Bruxism, an abnormal repetitive movement disorder characterized by jaw clenching and tooth grinding, is classified as awake and sleep bruxism [47]. Awake bruxism is usually seen as a jaw clenching habit that appears in response to stress and anxiety states, and considered to be primary bruxism, while it does not have a relationship with other medical conditions. In contrast, neurological disorders such as jaw closing dystonia are termed secondary bruxism. In consideration of the clinical differences between awake bruxism and jaw closing dystonia, several similarities and dissimilarities were shown by the results of the present study. That is, awake bruxism [48, 49] and jaw closing dystonia present similar psychiatric states. In contrast, the jaw closing dystonia patients in our study also presented a dissimilarly marked decline of QOL state to a degree greater than that seen in TMD patients [50, 51]. Furthermore, when considering the strong correlation between exacerbation of TMD symptoms and diurnal bruxism previously reported [52], the oral and physical QOL outcomes of the present study may distinctly characterize jaw closing dystonia, and provide clues for clinical differentiation from awake bruxism patients. Our findings also indicate that cognitive disability might be associated with jaw closing dystonia [53, 54]. Taken together, it is speculated that non-motor symptoms, such as oral and physical QOL outcomes and cognitive disability, may be clinically applicable to differentiate patients with jaw closing dystonia from those with TMD with diurnal bruxism. In addition, though this study included 2 dystonia patients who were partially edentulous, it seems like partial edentulous status and denture wearing may not have a significant influence on QOL in jaw closing dystonia patients [55].

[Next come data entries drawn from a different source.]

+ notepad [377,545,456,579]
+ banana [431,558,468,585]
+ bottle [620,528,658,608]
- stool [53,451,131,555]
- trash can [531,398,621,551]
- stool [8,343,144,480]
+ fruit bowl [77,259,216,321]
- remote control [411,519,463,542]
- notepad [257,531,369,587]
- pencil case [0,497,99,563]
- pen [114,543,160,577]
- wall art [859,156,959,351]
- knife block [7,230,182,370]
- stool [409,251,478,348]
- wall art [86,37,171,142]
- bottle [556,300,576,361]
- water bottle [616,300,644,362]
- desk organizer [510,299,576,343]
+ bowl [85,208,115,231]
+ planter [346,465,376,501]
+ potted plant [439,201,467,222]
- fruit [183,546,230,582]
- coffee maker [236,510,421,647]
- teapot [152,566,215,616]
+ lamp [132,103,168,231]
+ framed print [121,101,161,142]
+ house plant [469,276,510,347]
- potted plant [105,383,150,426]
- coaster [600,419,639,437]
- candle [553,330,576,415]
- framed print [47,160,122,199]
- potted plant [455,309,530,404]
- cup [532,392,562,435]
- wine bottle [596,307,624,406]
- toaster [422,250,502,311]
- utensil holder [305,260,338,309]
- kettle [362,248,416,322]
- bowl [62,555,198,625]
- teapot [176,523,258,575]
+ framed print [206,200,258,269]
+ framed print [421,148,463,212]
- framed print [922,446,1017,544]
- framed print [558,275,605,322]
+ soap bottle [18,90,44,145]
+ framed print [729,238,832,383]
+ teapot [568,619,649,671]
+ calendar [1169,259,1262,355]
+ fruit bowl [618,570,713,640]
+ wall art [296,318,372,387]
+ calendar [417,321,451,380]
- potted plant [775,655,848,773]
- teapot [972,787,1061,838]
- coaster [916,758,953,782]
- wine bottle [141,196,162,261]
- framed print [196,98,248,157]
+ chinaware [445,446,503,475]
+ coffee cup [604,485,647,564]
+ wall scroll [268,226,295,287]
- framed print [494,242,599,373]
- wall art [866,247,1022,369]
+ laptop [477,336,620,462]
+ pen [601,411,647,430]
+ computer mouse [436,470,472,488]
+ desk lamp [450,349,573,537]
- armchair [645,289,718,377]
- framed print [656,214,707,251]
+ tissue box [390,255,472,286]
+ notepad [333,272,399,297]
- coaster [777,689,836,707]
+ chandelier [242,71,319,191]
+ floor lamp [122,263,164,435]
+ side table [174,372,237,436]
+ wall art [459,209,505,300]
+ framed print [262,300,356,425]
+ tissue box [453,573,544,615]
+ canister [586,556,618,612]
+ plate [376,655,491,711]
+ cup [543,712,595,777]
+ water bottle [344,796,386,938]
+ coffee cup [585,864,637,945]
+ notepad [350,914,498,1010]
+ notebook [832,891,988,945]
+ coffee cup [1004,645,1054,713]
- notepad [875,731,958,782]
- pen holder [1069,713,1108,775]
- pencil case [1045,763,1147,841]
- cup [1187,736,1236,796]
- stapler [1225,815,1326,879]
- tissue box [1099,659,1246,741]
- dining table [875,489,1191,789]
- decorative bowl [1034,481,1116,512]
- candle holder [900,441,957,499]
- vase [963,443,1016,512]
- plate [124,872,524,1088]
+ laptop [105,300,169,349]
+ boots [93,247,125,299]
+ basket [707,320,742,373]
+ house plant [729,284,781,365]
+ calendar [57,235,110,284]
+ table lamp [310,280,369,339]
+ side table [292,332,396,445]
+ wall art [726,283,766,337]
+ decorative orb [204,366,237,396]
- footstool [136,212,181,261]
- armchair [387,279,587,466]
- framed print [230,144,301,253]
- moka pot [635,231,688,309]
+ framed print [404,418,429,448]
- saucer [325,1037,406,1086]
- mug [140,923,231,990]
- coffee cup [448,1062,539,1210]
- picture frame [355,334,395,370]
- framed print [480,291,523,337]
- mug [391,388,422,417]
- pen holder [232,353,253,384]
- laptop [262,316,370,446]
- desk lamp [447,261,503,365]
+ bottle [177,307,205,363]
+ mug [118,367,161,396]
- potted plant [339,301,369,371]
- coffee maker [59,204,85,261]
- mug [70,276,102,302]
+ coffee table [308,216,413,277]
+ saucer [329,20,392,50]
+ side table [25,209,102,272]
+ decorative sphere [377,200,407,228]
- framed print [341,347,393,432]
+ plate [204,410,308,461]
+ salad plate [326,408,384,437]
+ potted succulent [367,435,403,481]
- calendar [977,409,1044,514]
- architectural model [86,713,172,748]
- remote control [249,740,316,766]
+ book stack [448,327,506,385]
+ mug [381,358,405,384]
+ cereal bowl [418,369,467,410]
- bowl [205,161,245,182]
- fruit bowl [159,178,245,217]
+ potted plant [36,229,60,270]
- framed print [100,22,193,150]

In summary, even though localization and awareness of pain, and movement difficulties are variable in patients with jaw closing dystonia, non-motor symptoms such as cognition, psychiatric state, and QOL may be prominently aggravated. Considering the pathogeneses of basal ganglia deficiencies, non-motor cognitive and psychiatric symptoms, as well as dystonic motor deficits may develop in association with jaw closing dystonia.